Directions for this task.
Lay out every line of the rows below as a Markdown table with the columns "No." and "Line." Number the lines in order and leave out blank lines.

[Begin Data excerpts]

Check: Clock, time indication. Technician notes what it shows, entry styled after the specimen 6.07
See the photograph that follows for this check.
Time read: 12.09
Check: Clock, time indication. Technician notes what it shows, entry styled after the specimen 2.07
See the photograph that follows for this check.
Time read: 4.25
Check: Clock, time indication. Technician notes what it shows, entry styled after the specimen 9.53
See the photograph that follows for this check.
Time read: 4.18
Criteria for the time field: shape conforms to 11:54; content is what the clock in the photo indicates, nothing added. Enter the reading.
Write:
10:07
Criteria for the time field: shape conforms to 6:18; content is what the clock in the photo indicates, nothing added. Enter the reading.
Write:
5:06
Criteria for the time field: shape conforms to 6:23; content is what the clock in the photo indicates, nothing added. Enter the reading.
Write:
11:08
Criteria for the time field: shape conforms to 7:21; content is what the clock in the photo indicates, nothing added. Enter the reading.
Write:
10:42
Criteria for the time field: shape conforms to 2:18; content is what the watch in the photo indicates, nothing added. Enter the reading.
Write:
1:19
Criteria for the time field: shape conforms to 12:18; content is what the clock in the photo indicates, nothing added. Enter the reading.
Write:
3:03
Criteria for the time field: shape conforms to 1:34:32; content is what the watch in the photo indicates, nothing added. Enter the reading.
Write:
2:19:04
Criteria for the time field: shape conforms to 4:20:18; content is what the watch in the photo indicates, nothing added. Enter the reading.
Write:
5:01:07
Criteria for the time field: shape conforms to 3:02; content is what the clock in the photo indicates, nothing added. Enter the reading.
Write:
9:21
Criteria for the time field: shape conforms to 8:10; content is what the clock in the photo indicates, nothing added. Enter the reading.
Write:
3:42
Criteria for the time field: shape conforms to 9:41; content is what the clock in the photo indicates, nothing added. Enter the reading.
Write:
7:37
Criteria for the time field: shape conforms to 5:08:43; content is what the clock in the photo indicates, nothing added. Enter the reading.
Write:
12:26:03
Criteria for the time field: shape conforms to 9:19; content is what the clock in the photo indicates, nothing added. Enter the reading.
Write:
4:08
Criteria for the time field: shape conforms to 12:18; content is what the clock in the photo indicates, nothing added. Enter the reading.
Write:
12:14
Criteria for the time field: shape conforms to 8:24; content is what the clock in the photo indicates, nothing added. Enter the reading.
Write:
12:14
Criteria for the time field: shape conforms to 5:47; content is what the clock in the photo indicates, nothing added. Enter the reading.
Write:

[End Data excerpts]

Exercise solution.
| No. | Line |
|---|---|
| 1 | Check: Clock, time indication. Technician notes what it shows, entry styled after the specimen 6.07 |
| 2 | See the photograph that follows for this check. |
| 3 | Time read: 12.09 |
| 4 | Check: Clock, time indication. Technician notes what it shows, entry styled after the specimen 2.07 |
| 5 | See the photograph that follows for this check. |
| 6 | Time read: 4.25 |
| 7 | Check: Clock, time indication. Technician notes what it shows, entry styled after the specimen 9.53 |
| 8 | See the photograph that follows for this check. |
| 9 | Time read: 4.18 |
| 10 | Criteria for the time field: shape conforms to 11:54; content is what the clock in the photo indicates, nothing added. Enter the reading. |
| 11 | Write: |
| 12 | 10:07 |
| 13 | Criteria for the time field: shape conforms to 6:18; content is what the clock in the photo indicates, nothing added. Enter the reading. |
| 14 | Write: |
| 15 | 5:06 |
| 16 | Criteria for the time field: shape conforms to 6:23; content is what the clock in the photo indicates, nothing added. Enter the reading. |
| 17 | Write: |
| 18 | 11:08 |
| 19 | Criteria for the time field: shape conforms to 7:21; content is what the clock in the photo indicates, nothing added. Enter the reading. |
| 20 | Write: |
| 21 | 10:42 |
| 22 | Criteria for the time field: shape conforms to 2:18; content is what the watch in the photo indicates, nothing added. Enter the reading. |
| 23 | Write: |
| 24 | 1:19 |
| 25 | Criteria for the time field: shape conforms to 12:18; content is what the clock in the photo indicates, nothing added. Enter the reading. |
| 26 | Write: |
| 27 | 3:03 |
| 28 | Criteria for the time field: shape conforms to 1:34:32; content is what the watch in the photo indicates, nothing added. Enter the reading. |
| 29 | Write: |
| 30 | 2:19:04 |
| 31 | Criteria for the time field: shape conforms to 4:20:18; content is what the watch in the photo indicates, nothing added. Enter the reading. |
| 32 | Write: |
| 33 | 5:01:07 |
| 34 | Criteria for the time field: shape conforms to 3:02; content is what the clock in the photo indicates, nothing added. Enter the reading. |
| 35 | Write: |
| 36 | 9:21 |
| 37 | Criteria for the time field: shape conforms to 8:10; content is what the clock in the photo indicates, nothing added. Enter the reading. |
| 38 | Write: |
| 39 | 3:42 |
| 40 | Criteria for the time field: shape conforms to 9:41; content is what the clock in the photo indicates, nothing added. Enter the reading. |
| 41 | Write: |
| 42 | 7:37 |
| 43 | Criteria for the time field: shape conforms to 5:08:43; content is what the clock in the photo indicates, nothing added. Enter the reading. |
| 44 | Write: |
| 45 | 12:26:03 |
| 46 | Criteria for the time field: shape conforms to 9:19; content is what the clock in the photo indicates, nothing added. Enter the reading. |
| 47 | Write: |
| 48 | 4:08 |
| 49 | Criteria for the time field: shape conforms to 12:18; content is what the clock in the photo indicates, nothing added. Enter the reading. |
| 50 | Write: |
| 51 | 12:14 |
| 52 | Criteria for the time field: shape conforms to 8:24; content is what the clock in the photo indicates, nothing added. Enter the reading. |
| 53 | Write: |
| 54 | 12:14 |
| 55 | Criteria for the time field: shape conforms to 5:47; content is what the clock in the photo indicates, nothing added. Enter the reading. |
| 56 | Write: |